Exercise brief: Recast every line of the material as a numbered list, dropping blank lines and leaving the pictures out.

Stored data entries:
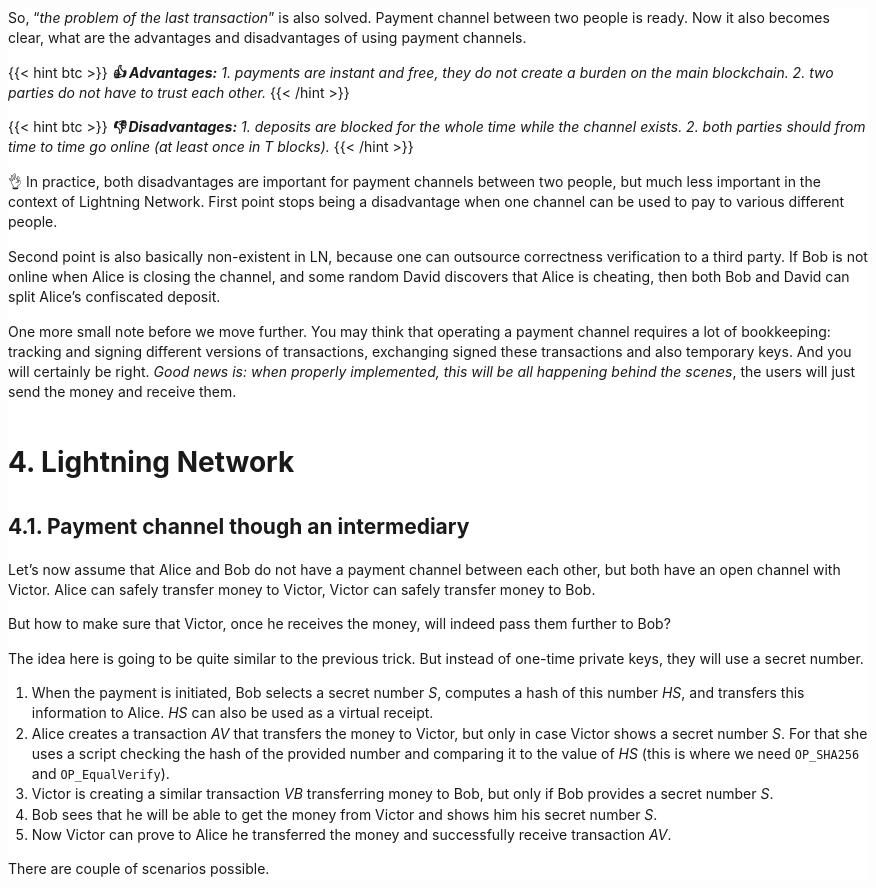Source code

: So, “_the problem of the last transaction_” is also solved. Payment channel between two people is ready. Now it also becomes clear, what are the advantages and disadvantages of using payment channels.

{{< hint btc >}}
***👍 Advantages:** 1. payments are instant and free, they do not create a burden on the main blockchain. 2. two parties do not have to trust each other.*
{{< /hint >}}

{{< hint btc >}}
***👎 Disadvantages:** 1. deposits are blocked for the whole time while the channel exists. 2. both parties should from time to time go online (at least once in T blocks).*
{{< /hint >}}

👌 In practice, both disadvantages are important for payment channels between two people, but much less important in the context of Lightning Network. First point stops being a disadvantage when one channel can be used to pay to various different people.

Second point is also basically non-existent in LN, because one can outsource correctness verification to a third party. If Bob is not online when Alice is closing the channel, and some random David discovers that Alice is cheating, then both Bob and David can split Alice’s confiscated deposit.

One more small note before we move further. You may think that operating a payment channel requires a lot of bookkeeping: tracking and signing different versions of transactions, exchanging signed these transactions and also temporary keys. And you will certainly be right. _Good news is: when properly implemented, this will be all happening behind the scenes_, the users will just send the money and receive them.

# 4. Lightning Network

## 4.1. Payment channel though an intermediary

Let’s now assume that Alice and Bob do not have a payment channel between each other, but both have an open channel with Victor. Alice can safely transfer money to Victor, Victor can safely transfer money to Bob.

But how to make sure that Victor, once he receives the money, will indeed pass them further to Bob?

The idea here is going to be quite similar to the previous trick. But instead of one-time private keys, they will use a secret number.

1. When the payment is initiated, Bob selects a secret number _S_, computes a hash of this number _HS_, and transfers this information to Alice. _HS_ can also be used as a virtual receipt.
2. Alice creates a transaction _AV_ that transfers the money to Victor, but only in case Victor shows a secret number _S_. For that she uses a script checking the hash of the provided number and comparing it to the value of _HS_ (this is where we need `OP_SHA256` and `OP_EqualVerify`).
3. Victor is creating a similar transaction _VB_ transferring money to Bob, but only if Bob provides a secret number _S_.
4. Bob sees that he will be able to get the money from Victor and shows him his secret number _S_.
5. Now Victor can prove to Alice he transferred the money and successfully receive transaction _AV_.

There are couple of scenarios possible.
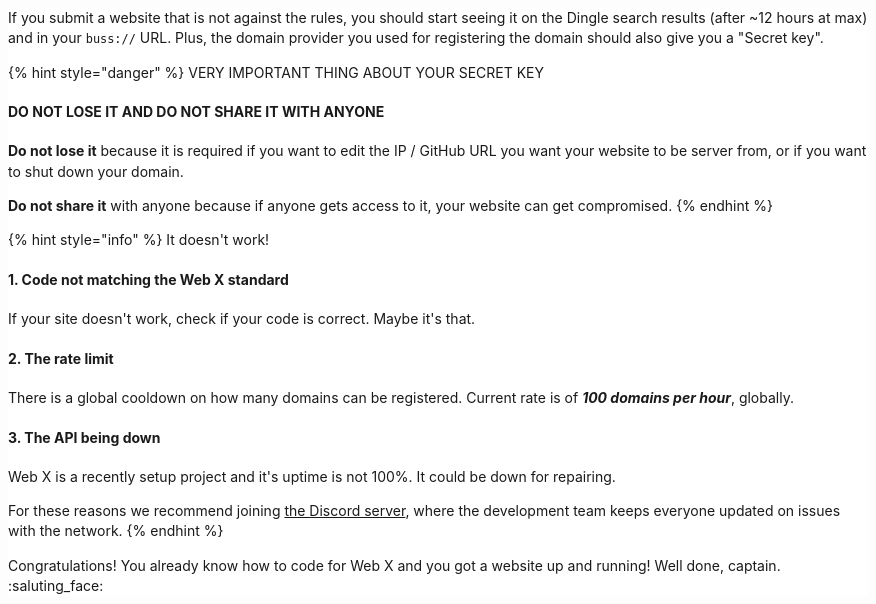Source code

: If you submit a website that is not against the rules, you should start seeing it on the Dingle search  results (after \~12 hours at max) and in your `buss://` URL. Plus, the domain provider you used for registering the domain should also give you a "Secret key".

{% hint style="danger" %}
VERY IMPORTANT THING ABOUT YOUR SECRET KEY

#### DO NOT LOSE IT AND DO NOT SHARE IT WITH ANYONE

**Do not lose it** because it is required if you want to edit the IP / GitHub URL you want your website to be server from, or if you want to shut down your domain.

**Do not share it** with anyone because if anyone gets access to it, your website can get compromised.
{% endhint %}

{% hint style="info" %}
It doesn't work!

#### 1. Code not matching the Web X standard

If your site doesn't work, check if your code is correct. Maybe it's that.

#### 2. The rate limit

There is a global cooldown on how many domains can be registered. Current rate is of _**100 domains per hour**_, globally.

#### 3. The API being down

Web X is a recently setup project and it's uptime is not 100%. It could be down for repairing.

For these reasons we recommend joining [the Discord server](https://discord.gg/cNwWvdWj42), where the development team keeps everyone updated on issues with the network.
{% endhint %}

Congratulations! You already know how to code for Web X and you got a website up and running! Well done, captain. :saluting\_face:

Result for this task:
1. Source code
2. : So, “_the problem of the last transaction_” is also solved. Payment channel between two people is ready. Now it also becomes clear, what are the advantages and disadvantages of using payment channels.
3. {{< hint btc >}}
4. ***👍 Advantages:** 1. payments are instant and free, they do not create a burden on the main blockchain. 2. two parties do not have to trust each other.*
5. {{< /hint >}}
6. {{< hint btc >}}
7. ***👎 Disadvantages:** 1. deposits are blocked for the whole time while the channel exists. 2. both parties should from time to time go online (at least once in T blocks).*
8. {{< /hint >}}
9. 👌 In practice, both disadvantages are important for payment channels between two people, but much less important in the context of Lightning Network. First point stops being a disadvantage when one channel can be used to pay to various different people.
10. Second point is also basically non-existent in LN, because one can outsource correctness verification to a third party. If Bob is not online when Alice is closing the channel, and some random David discovers that Alice is cheating, then both Bob and David can split Alice’s confiscated deposit.
11. One more small note before we move further. You may think that operating a payment channel requires a lot of bookkeeping: tracking and signing different versions of transactions, exchanging signed these transactions and also temporary keys. And you will certainly be right. _Good news is: when properly implemented, this will be all happening behind the scenes_, the users will just send the money and receive them.
12. # 4. Lightning Network
13. ## 4.1. Payment channel though an intermediary
14. Let’s now assume that Alice and Bob do not have a payment channel between each other, but both have an open channel with Victor. Alice can safely transfer money to Victor, Victor can safely transfer money to Bob.
15. But how to make sure that Victor, once he receives the money, will indeed pass them further to Bob?
16. The idea here is going to be quite similar to the previous trick. But instead of one-time private keys, they will use a secret number.
17. 1. When the payment is initiated, Bob selects a secret number _S_, computes a hash of this number _HS_, and transfers this information to Alice. _HS_ can also be used as a virtual receipt.
18. 2. Alice creates a transaction _AV_ that transfers the money to Victor, but only in case Victor shows a secret number _S_. For that she uses a script checking the hash of the provided number and comparing it to the value of _HS_ (this is where we need `OP_SHA256` and `OP_EqualVerify`).
19. 3. Victor is creating a similar transaction _VB_ transferring money to Bob, but only if Bob provides a secret number _S_.
20. 4. Bob sees that he will be able to get the money from Victor and shows him his secret number _S_.
21. 5. Now Victor can prove to Alice he transferred the money and successfully receive transaction _AV_.
22. There are couple of scenarios possible.
23. Source code
24. : If you submit a website that is not against the rules, you should start seeing it on the Dingle search  results (after \~12 hours at max) and in your `buss://` URL. Plus, the domain provider you used for registering the domain should also give you a "Secret key".
25. {% hint style="danger" %}
26. VERY IMPORTANT THING ABOUT YOUR SECRET KEY
27. #### DO NOT LOSE IT AND DO NOT SHARE IT WITH ANYONE
28. **Do not lose it** because it is required if you want to edit the IP / GitHub URL you want your website to be server from, or if you want to shut down your domain.
29. **Do not share it** with anyone because if anyone gets access to it, your website can get compromised.
30. {% endhint %}
31. {% hint style="info" %}
32. It doesn't work!
33. #### 1. Code not matching the Web X standard
34. If your site doesn't work, check if your code is correct. Maybe it's that.
35. #### 2. The rate limit
36. There is a global cooldown on how many domains can be registered. Current rate is of _**100 domains per hour**_, globally.
37. #### 3. The API being down
38. Web X is a recently setup project and it's uptime is not 100%. It could be down for repairing.
39. For these reasons we recommend joining [the Discord server](https://discord.gg/cNwWvdWj42), where the development team keeps everyone updated on issues with the network.
40. {% endhint %}
41. Congratulations! You already know how to code for Web X and you got a website up and running! Well done, captain. :saluting\_face:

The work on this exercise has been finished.